The programme was founded in January 2021 as a means of providing high quality teaching on singing and music education to schools up and down the country.
With a financial backing of the Hamish Ogston Foundation, the diocese of Salford has received £75,000 which will allow them to fund a new choral director.
Alex Patterson is the current director of music at Salford Cathedral and will work alongside the yet-to-be appointed choral director in order to provide the programme to the children across Salford.
Alex said: “It involved music staff from the Cathedral going out into schools in the diocese and completing around 30 hours of teaching per year which is around ten sessions per term doing high quality singing education.
“We started with a little bit of a pilot project in the Cathedral primary school up the road and with other schools that we work with it’s still early days and we are still trying to pin down the scheduling and are hoping to start in January.”
Alex has over ten years of experience within teaching singing in schools and he is hopeful it will be a positive step to bettering the lives of Salford children.
He said: “I think there is a lot of apprehension from some schools about singing because some teachers like singing but don’t have the correct skillset in terms of getting the kids to a level of high-quality singing quite quickly.
“It’s just really great to be able to go into schools and see kids and hear them respond to it and engage with it.”
The programme is based off of a project from the Leeds Diocese which has been in operation for more than 15 years.

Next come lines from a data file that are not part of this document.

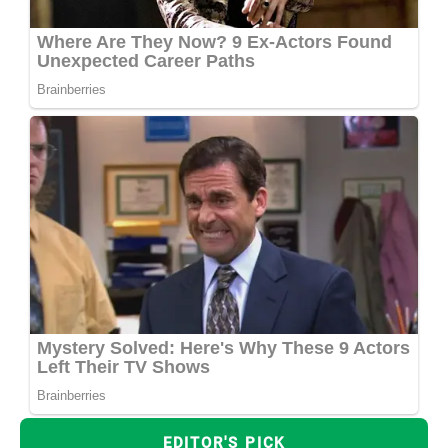
EDITOR'S PICK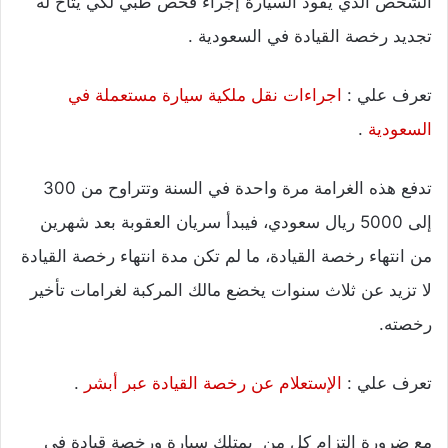
الشخص الذي يقود السيارة إجراء فحص طبي لكي يتاح له
تجديد رخصة القيادة في السعودية .
تعرف علي :
اجراءات نقل ملكية سيارة مستعملة في
السعودية
.
تدفع هذه الغرامة مرة واحدة في السنة وتتراوح من 300
إلى 5000 ريال سعودي، فيبدأ سريان العقوبة بعد شهرين
من انتهاء رخصة القيادة، ما لم تكن مدة انتهاء رخصة القيادة
لا تزيد عن ثلاث سنوات يخضع مالك المركبة لغرامات تأخير
رخصته.
تعرف علي :
الإستعلام عن رخصة القيادة عبر أبشر
.
مع ضرورة إلتزام كل من يمتلك سيارة ورخصة قيادة في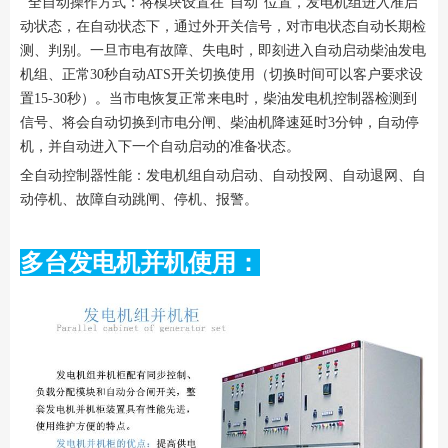
全自动操作方式：将模块设置在“自动”位置，发电机组进入准启
动状态，在自动状态下，通过外开关信号，对市电状态自动长期检
测、判别。一旦市电有故障、失电时，即刻进入自动启动柴油发电
机组、正常30秒自动ATS开关切换使用（切换时间可以客户要求设
置15-30秒）。当市电恢复正常来电时，柴油发电机控制器检测到
信号、将会自动切换到市电分闸、柴油机降速延时3分钟，自动停
机，并自动进入下一个自动启动的准备状态。
全自动控制器性能：发电机组自动启动、自动投网、自动退网、自
动停机、故障自动跳闸、停机、报警。
多台发电机并机使用：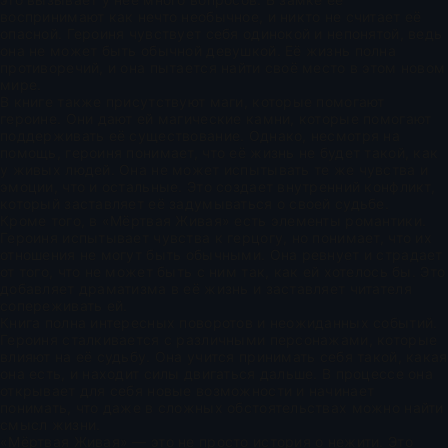
воспринимают как нечто необычное, и никто не считает её
опасной. Героиня чувствует себя одинокой и непонятой, ведь
она не может быть обычной девушкой. Её жизнь полна
противоречий, и она пытается найти своё место в этом новом
мире.
В книге также присутствуют маги, которые помогают
героине. Они дают ей магические камни, которые помогают
поддерживать её существование. Однако, несмотря на
помощь, героиня понимает, что её жизнь не будет такой, как
у живых людей. Она не может испытывать те же чувства и
эмоции, что и остальные. Это создает внутренний конфликт,
который заставляет её задумываться о своей судьбе.
Кроме того, в «Мёртвая Живая» есть элементы романтики.
Героиня испытывает чувства к герцогу, но понимает, что их
отношения не могут быть обычными. Она ревнует и страдает
от того, что не может быть с ним так, как ей хотелось бы. Это
добавляет драматизма в её жизнь и заставляет читателя
сопереживать ей.
Книга полна интересных поворотов и неожиданных событий.
Героиня сталкивается с различными персонажами, которые
влияют на её судьбу. Она учится принимать себя такой, какая
она есть, и находит силы двигаться дальше. В процессе она
открывает для себя новые возможности и начинает
понимать, что даже в сложных обстоятельствах можно найти
смысл жизни.
«Мёртвая Живая» — это не просто история о нежити. Это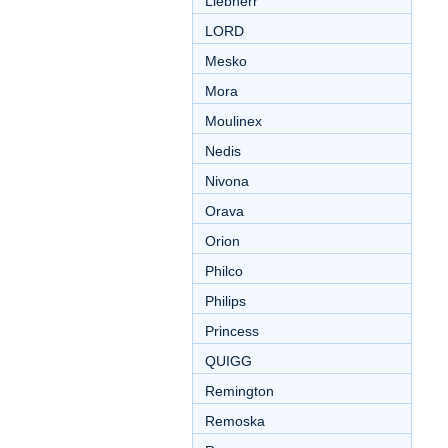
Liebherr
LORD
Mesko
Mora
Moulinex
Nedis
Nivona
Orava
Orion
Philco
Philips
Princess
QUIGG
Remington
Remoska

Ben Saunders, the lead consultant for the National School’s Singing Programme, expressed how important it was for children who may not have received music education that they are able to get the opportunity to do so.
He outlined how the programme fits well alongside regular study as it is tailored to be taught during the school day as part of the national curriculum.
He said: “The sessions are tailored to suit every individual class and year group.
“They can include music for school assemblies, school productions and in faith schools this would also include school litages.
“These opportunities are blended with interactive music education and games.
“The sessions are broken down into different modules so one module for example might teach the children what are called musical dynamics so in normal language that means what is loud, in music we call that forte and what is quiet we call that pianissimo.
“Another session might cover music notation because the idea is that music has to be taught with the same rigour that maths and English are taught so music notation is the language of music, how do you write music down, what does the tune look like and then there’s the opportunity for children to write their own and songs and melodies with the support of the class choral director.”
Ben delighted in the fact that the programme allows children to be educated on music from as young as six, believing it will set them up in good stead for the future.
He remarked: “The thing about music is it provides a lifelong opportunity, if you go to a child at the end of high school or sixth form collage that’s had no real engagement with music it’s very hard to reach that child and even harder to reach adults but if you start with a child that’s six years old and teach them to sing, teach them to learn music then it’s a gift they can carry through their entire adult life.
“The great thing about singing is it spills into other areas of education because you’re learning to read music and words – that helps English.
“Music is also like maths, it’s very structured, the different sections add up, there’s a logic behind it all that can help science and maths and all these other sorts of areas of the curriculum and its often found that children that have participated in music in a structured way go on to do very well in later life.”
There have been many success stories from the Leeds project upon which the singing programme is based of which both Ben and Alex are keen to replicate within the Salford area.
Ben said: “Its modelled on our programme here in Leeds so we’ve had three boys in the past year that have joined the singing programme when they’ve been at primary school.
“I’m mentioning boys in particular because often singing is not considered to be a cool thing for boys to do and one of these boys I remember telling me when his friend said where you going now he said I’m going to basketball practice – he wasn’t, he was coming to practice in the boys choir.
“Through that he learned to play the piano then the organ and now these three boys have got organ scholarships which are like musical apprentices at Oxford and Cambridge universities and two of those were hoping to get jobs when they graduate so it’s a whole sort of cycle that can change children’s life chances.”